C. l’âme est une essence incorporelle et immortelle.

(IX-X) Puisque l’âme n’est ni un corps ni une manière d’être d’un corps, et qu’elle est cependant le principe de la force active, il faut admettre qu’elle est une essence véritable, qui donne au corps le mouvement et la vie parce qu’elle se meut elle-même et qu’elle possède la vie par elle-même. Elle est donc immortelle. Pour s’en convaincre, il suffit de considérer l’affinité qu’elle a avec la nature divine et éternelle, lorsque, se séparant du corps, elle s’applique à penser et s’élève à Dieu[2]

  1. Voy. Olympiodore, Comm. sur le Phédon (dans M. Cousin, Fragments de Philosophie ancienne, p. 414).
  2. C’est l’argument de la similitude, argument développé par Porphyre dans son Traité de l’Âme (Voy. ci-après. p. 619-621), et par Olympiodore dans son Commentaire sur le Phédon : « Olympiodore nous apprend, » dit M. Cousin, « que l’argument tiré de l’essence de l’âme, et fondé sur l’analogie de l’âme avec l’indissoluble, était considéré par tous les interprètes de Platon comme le seul argument vraiment démonstratif. Ici Jamblique est cité. Voici quel était son raisonnement : il s’appuyait sur ce principe de Plotin [Enn. IV, liv. VII, § 3, p. 438-439] que tout ce qui est détruit l’est d’une de ces deux manières, soit comme composé, soit comme accident et n’ayant d’existence que dans un sujet. Ainsi les corps périssent parce qu’ils sont composés, et les qualités intellectuelles périssent aussi parce qu’elles n’existent que dans un sujet.

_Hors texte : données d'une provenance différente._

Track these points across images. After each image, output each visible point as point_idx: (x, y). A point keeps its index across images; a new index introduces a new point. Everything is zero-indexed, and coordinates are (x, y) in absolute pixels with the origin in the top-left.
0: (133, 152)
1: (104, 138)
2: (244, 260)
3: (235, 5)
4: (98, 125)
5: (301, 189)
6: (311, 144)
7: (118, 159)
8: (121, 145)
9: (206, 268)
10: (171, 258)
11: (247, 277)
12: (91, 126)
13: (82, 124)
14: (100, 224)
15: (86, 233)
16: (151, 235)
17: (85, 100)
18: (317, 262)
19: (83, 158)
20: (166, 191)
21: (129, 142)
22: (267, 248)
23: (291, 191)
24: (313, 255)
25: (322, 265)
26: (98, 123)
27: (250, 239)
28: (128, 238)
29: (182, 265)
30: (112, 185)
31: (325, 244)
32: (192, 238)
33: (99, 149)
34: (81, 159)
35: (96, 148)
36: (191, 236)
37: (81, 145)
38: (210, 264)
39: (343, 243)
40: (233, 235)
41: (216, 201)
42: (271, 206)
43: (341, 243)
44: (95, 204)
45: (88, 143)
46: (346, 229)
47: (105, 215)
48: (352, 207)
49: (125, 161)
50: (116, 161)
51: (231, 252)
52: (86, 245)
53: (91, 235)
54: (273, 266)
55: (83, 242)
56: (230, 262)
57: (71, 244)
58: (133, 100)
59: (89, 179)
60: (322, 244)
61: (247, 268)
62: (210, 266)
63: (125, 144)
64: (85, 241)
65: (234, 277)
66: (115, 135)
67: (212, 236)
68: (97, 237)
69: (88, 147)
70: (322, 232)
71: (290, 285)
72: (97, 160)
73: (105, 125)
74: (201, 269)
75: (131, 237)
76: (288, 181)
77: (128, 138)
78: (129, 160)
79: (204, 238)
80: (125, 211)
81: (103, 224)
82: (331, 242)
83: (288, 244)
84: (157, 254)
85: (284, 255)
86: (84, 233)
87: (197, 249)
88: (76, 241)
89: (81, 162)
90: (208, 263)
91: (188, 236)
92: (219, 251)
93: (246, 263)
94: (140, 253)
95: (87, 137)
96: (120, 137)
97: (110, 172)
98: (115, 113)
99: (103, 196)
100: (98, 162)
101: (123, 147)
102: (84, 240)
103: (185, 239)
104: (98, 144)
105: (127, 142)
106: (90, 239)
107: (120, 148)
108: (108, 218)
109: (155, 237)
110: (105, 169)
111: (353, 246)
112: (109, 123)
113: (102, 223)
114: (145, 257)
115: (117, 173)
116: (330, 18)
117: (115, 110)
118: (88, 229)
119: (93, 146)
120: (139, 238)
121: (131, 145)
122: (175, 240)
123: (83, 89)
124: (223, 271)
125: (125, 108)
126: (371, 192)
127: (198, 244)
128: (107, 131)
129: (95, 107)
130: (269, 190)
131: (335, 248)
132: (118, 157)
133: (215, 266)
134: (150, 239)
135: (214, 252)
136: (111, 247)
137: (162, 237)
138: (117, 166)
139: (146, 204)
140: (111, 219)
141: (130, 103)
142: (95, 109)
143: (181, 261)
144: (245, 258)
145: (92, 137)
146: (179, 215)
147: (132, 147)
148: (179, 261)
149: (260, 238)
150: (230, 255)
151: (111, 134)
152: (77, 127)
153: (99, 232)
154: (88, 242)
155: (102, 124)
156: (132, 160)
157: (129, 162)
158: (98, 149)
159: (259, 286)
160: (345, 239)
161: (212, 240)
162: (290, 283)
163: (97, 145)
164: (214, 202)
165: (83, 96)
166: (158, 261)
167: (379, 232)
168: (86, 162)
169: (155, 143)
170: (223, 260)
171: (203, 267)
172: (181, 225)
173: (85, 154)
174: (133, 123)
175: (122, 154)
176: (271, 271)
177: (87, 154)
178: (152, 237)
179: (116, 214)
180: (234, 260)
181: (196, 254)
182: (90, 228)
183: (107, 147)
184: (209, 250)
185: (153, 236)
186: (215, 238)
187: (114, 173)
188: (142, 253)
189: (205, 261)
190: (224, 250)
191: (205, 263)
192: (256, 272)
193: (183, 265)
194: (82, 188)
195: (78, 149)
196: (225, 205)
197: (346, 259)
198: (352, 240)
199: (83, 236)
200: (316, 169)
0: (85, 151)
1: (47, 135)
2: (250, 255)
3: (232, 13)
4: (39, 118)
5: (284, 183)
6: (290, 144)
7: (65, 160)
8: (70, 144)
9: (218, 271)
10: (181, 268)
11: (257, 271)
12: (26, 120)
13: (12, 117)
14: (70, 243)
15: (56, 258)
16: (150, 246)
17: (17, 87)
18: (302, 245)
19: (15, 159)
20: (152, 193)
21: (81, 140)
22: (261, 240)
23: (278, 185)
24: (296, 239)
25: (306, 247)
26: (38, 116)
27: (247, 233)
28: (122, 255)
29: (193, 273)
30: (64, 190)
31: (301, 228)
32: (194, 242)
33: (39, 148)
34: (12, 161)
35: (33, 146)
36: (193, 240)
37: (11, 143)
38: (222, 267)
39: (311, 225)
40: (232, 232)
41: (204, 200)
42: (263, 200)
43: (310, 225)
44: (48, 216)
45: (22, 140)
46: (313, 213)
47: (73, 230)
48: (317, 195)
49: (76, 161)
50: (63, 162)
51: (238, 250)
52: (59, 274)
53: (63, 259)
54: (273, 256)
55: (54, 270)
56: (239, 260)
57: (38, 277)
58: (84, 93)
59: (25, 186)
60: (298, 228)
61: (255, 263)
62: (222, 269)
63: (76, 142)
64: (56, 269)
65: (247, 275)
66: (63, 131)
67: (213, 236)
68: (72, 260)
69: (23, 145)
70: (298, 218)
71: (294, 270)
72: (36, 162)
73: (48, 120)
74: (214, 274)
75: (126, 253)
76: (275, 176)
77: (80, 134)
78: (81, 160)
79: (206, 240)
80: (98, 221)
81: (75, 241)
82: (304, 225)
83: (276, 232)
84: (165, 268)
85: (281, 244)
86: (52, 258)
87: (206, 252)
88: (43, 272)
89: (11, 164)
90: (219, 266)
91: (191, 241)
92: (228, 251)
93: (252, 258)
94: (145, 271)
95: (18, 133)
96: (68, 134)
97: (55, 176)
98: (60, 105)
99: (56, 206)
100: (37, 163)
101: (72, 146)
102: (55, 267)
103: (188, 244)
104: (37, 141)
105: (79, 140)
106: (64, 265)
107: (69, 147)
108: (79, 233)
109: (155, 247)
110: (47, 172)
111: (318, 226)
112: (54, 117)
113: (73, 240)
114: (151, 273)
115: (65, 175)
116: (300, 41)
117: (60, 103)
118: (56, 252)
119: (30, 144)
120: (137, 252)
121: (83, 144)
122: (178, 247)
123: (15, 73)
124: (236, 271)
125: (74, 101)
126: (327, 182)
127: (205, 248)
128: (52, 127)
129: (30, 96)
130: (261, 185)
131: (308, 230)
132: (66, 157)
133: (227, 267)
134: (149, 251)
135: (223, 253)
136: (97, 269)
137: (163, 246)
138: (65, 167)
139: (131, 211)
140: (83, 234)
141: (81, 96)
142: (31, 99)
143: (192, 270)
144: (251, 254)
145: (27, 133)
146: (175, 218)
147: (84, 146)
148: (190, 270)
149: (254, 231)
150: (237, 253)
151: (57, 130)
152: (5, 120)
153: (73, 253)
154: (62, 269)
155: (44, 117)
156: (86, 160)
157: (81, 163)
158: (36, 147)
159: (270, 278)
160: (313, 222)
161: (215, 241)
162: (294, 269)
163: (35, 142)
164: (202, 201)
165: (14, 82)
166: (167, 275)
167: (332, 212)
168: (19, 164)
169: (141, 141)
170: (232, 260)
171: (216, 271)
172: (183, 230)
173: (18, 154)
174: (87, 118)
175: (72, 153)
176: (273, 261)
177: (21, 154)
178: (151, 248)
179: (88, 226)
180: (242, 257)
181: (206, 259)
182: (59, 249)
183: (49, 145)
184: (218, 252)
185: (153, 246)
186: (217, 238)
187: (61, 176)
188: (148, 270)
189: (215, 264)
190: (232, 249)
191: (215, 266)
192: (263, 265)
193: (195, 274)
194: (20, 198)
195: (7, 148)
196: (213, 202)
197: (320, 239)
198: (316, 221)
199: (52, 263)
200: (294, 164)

Or, l’âme n’étant point composée et n’existant pas non plus dans un sujet, puisqu’elle gouverne le corps, lui donne la vie et a en elle-même son principe d’action, ne peut périr d’aucune manière, ni comme composée, ni comme dépendante d’un sujet pour son existence. » (M. Cousin, Fragments de Philosophie ancienne, p. 411.)